The denial of the signature of the instrument and the obligation of it by reason of duress, fraud and other legal cause, as mentioned in the rule of court, are separate and distinct lines of defence which to be made requires an affidavit denying the signature or alleging fraud, duress or other legal cause, as the case may be, and the rejection of evidence to prove the signature, fraud, duress or other legal cause would not, strictly speaking, be a question of evidence as a majority of the court seem to consider it, but one of pleading and practice as regulated by the court under its rules adopted by authority of law. But a majority of this court say that the court had no authority for making this seventh rule or for enlarging the statute by the words “ or the obligation of the instrument by reason of fraud, duress or other sufficient cause.” This announcement, I must confess, fell upon my ears with some surprise with the statute before me and from which I have quoted largely, authorizing the court to make rules for the purposes mentioned and so fully described, and when I remember, too, and call to mind the fact that this rule is one of the first adopted and is more than half as old as the court itself and the constitution under which it was organized, and still further recalling to my mind the fact that it was made and adopted by such judges as Chancellor Johns, Chief Justice Booth, Judge Harrington and the other associates then on the bench.

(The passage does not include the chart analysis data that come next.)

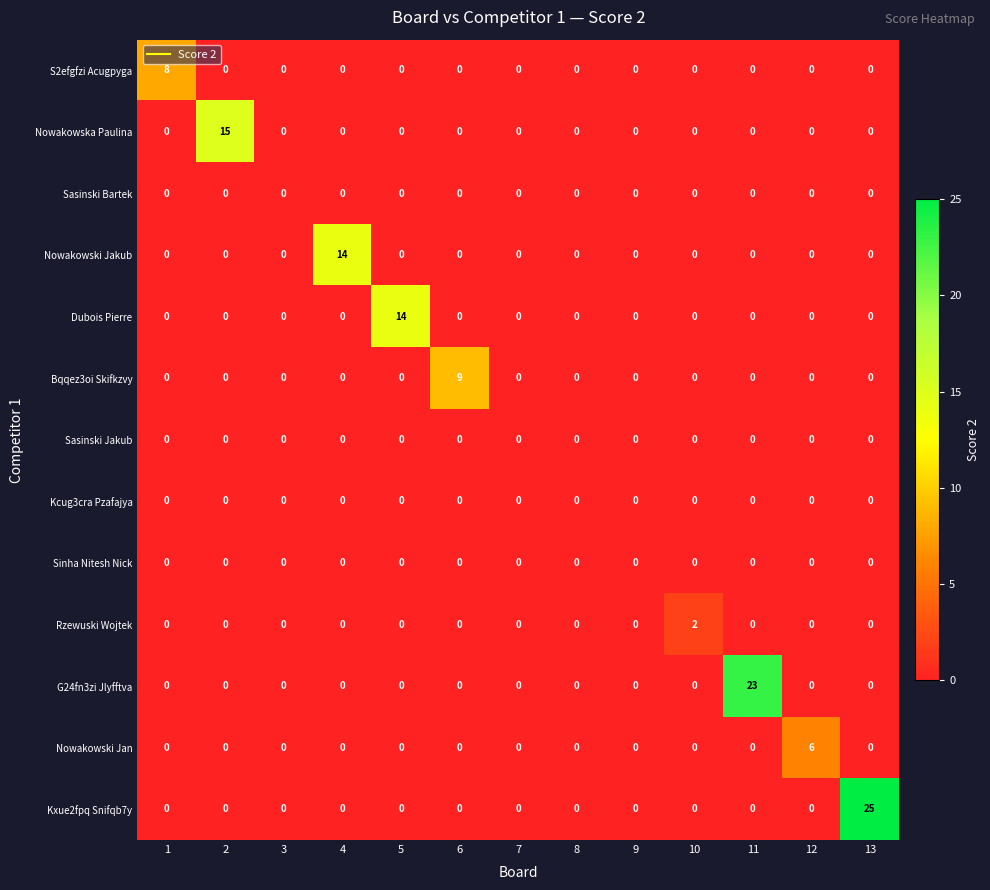

Count the Rzewuski Wojtek values in the range 0 to 1.

12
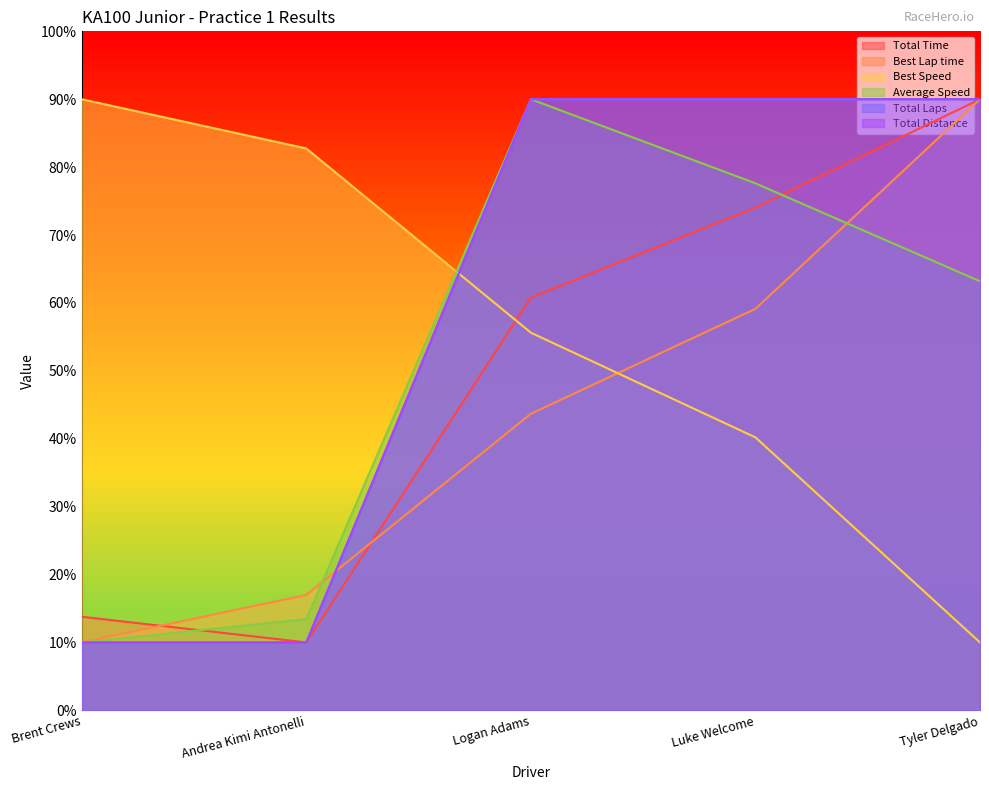

Where is Total Time nearest to the value 50?

Logan Adams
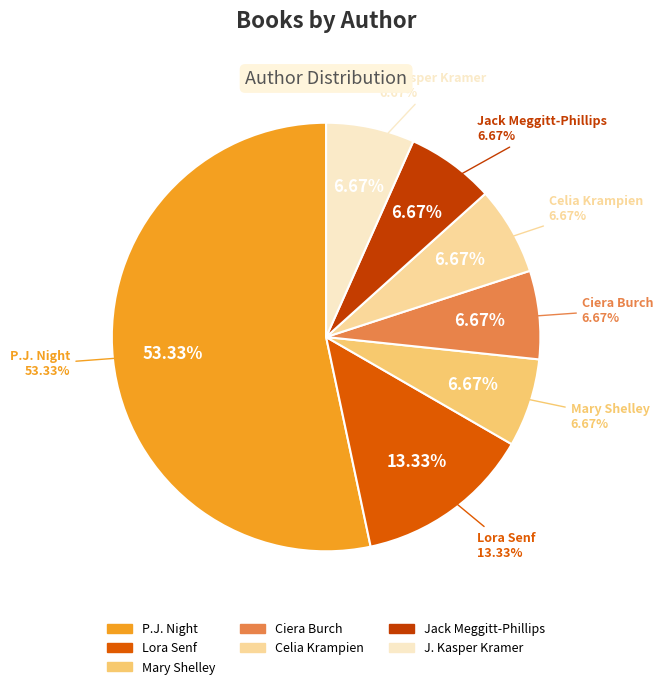

Is it true that Mary Shelley (1100386) is 1% of the pie?

False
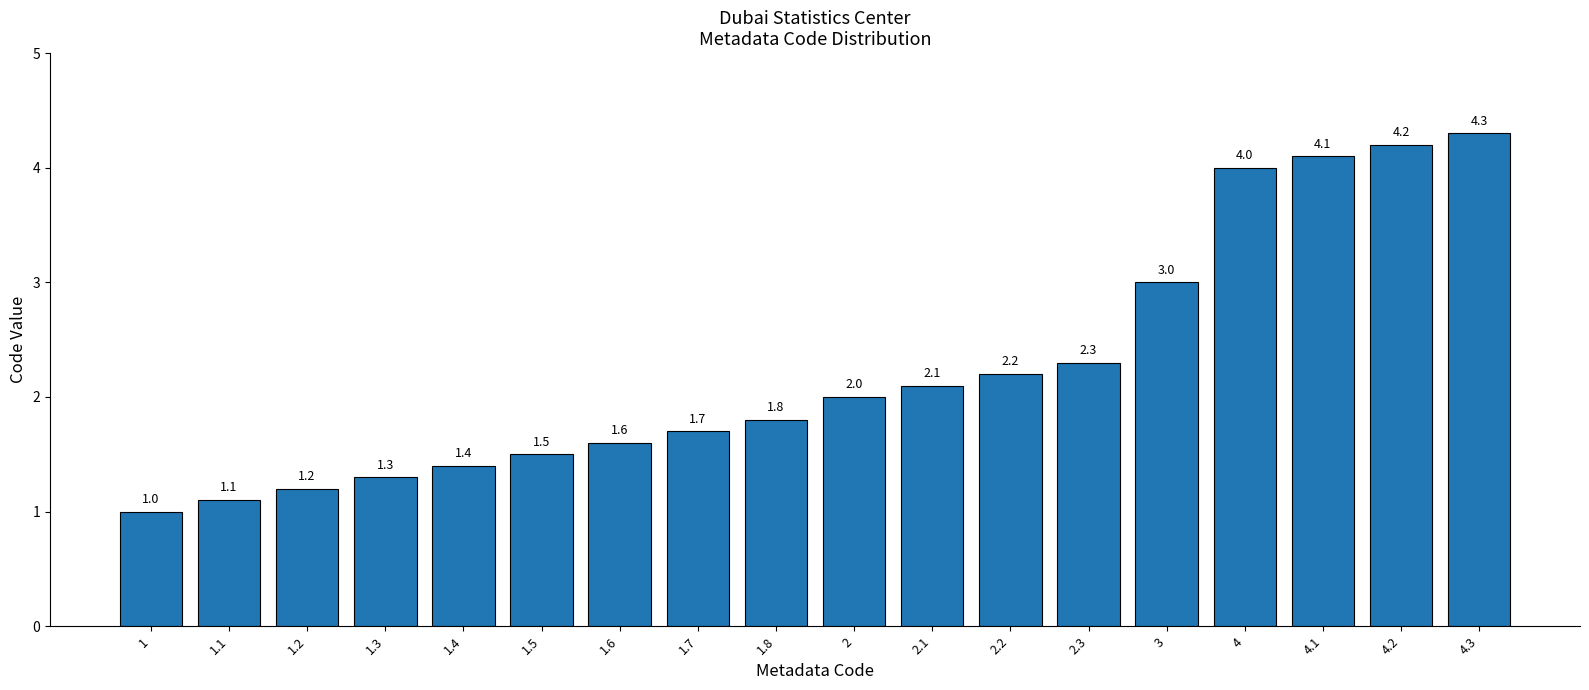

What is the maximum value shown in the chart?

4.3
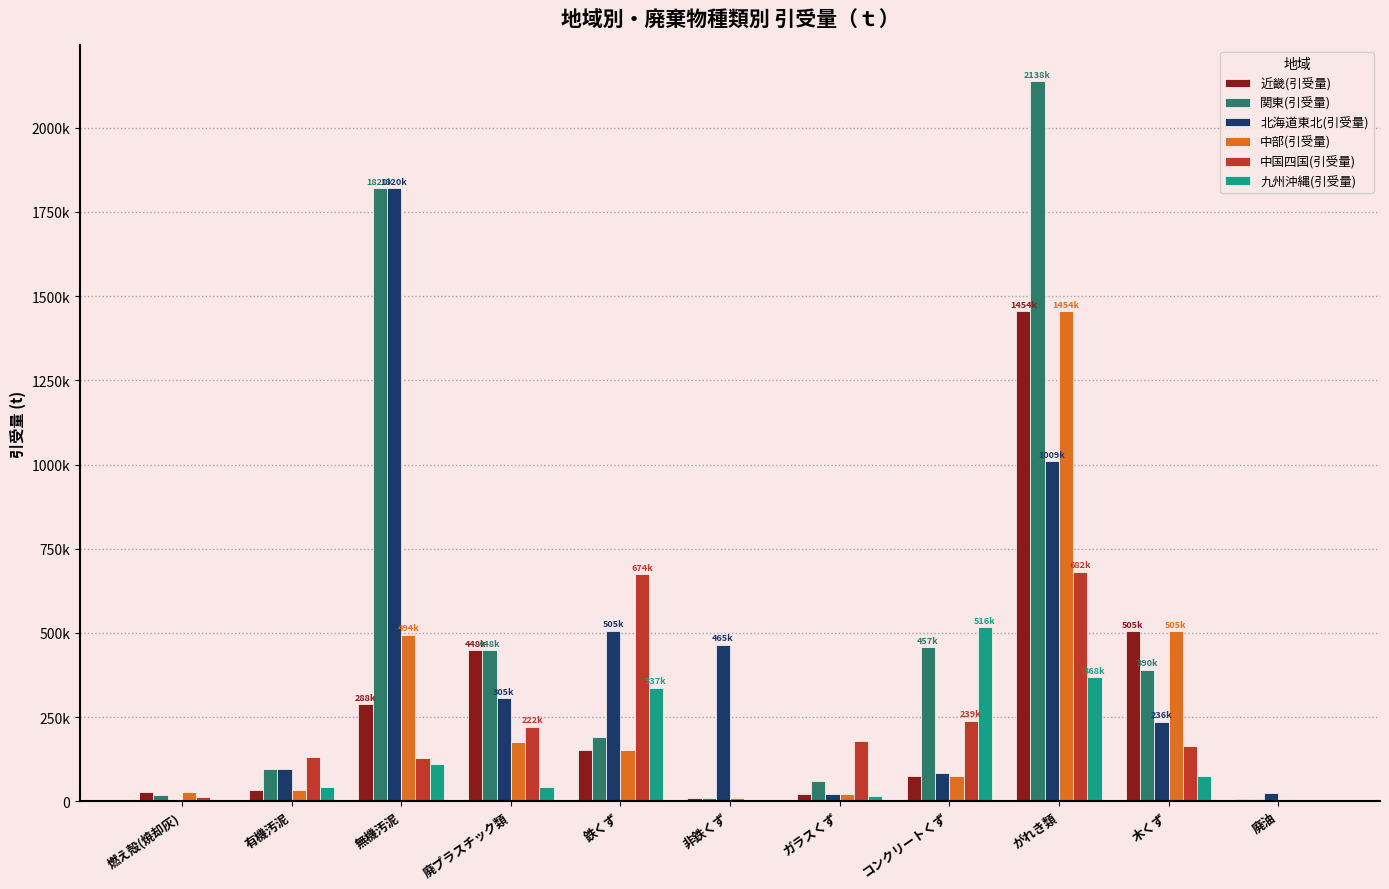

What are all the series names shown in the legend?

近畿(引受量), 関東(引受量), 北海道東北(引受量), 中部(引受量), 中国四国(引受量), 九州沖縄(引受量)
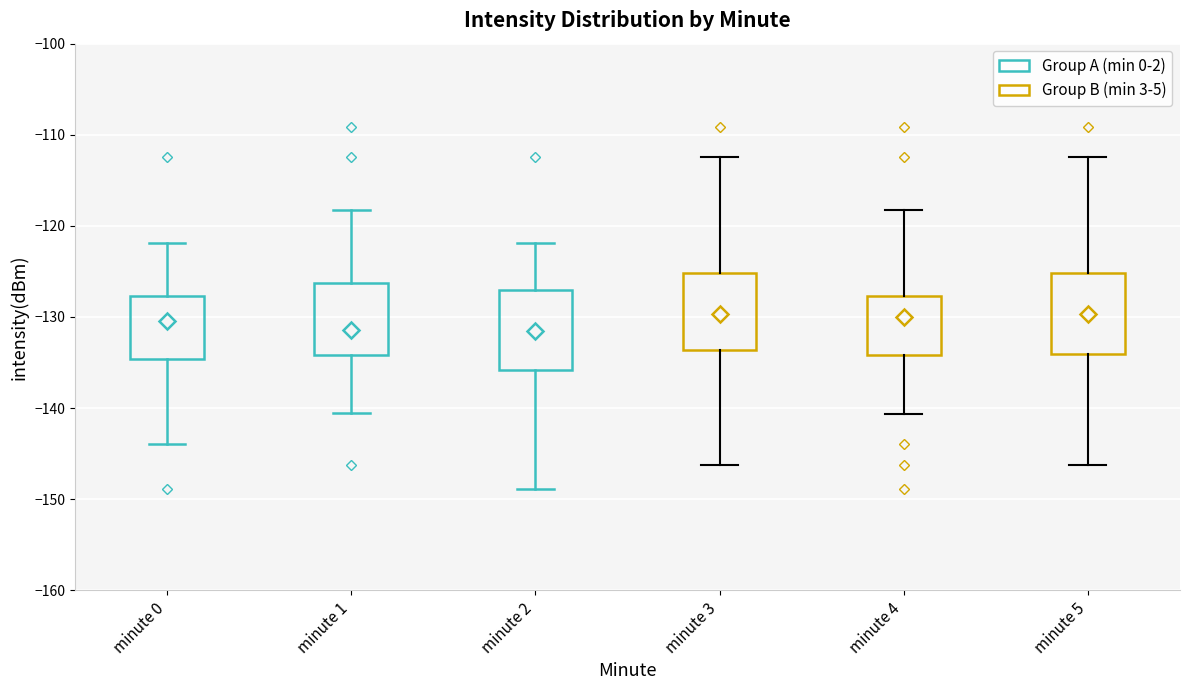

Reading left to right, read every box against the y-axis: the position of its median line, the range the box covers, and the ends of its whiskers. The values are not printed on the chart, so give them approximately, as read against the axis.

minute 0: median -130, box -135 to -128, whiskers -144 to -122
minute 1: median -131, box -134 to -126, whiskers -141 to -118
minute 2: median -131, box -136 to -127, whiskers -149 to -122
minute 3: median -130, box -134 to -125, whiskers -146 to -112
minute 4: median -130, box -134 to -128, whiskers -141 to -118
minute 5: median -130, box -134 to -125, whiskers -146 to -112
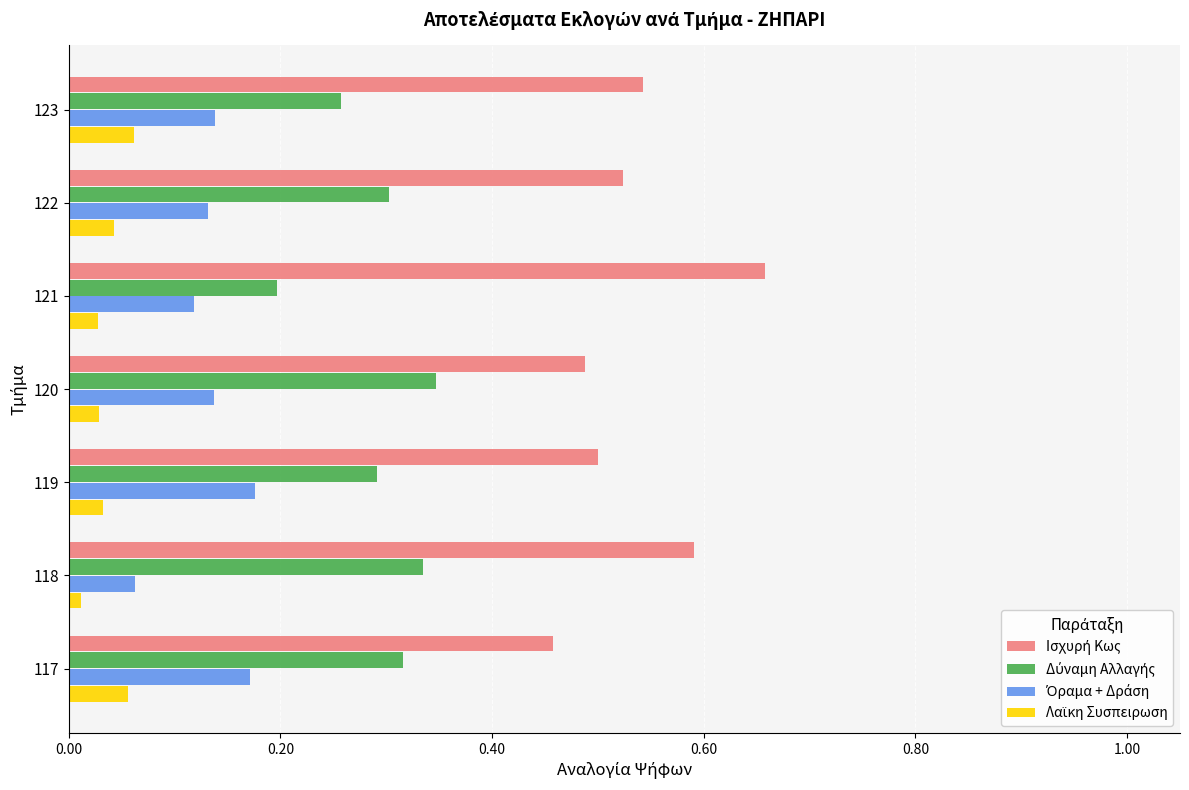

At how many categories does at least one series exceed 0?

7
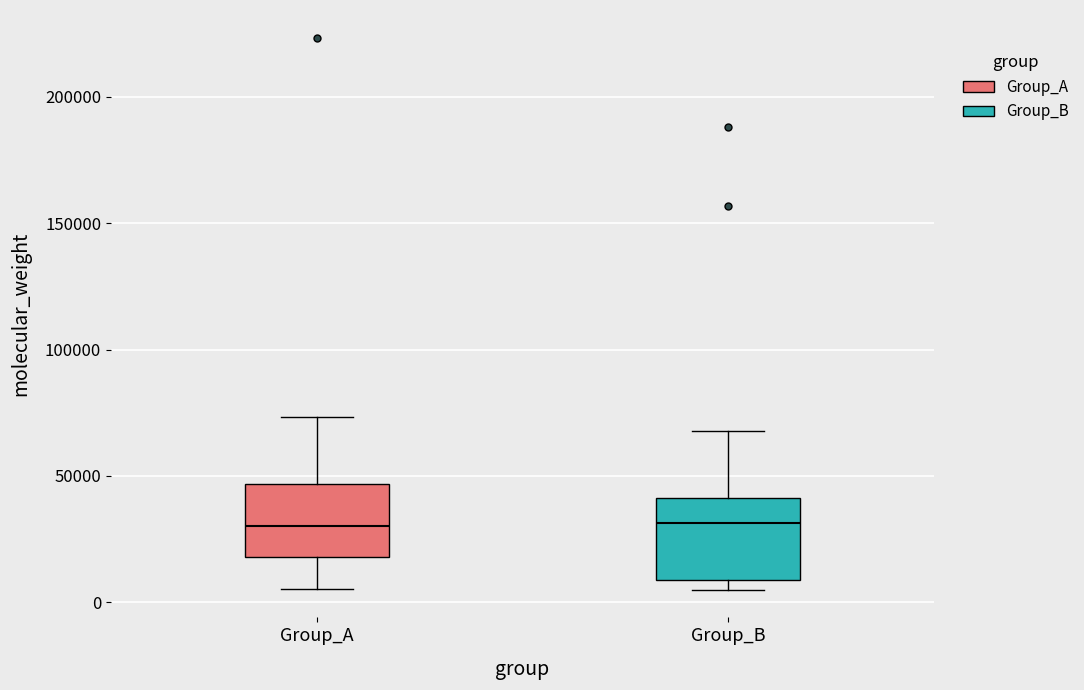

Where does the upper whisker of the box for Group_B end on the y-axis? The values are not printed on the chart, so give them approximately, as read against the axis.

70000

These gentlemen were doubtless distinguished in their profession, conversant with the whole subject, and one of them at least having had much to do with the preparation and enactment of the statutes in reference to pleading, practice and amendments.
This court does not differ with the court below as to the question of amendment presented by the bill of exceptions and dwelt largely upon in the argument, therefore further notice of that question is unnecessary.
Not having been able to see any error in the judgment of the court below, I think it ought to be affirmed.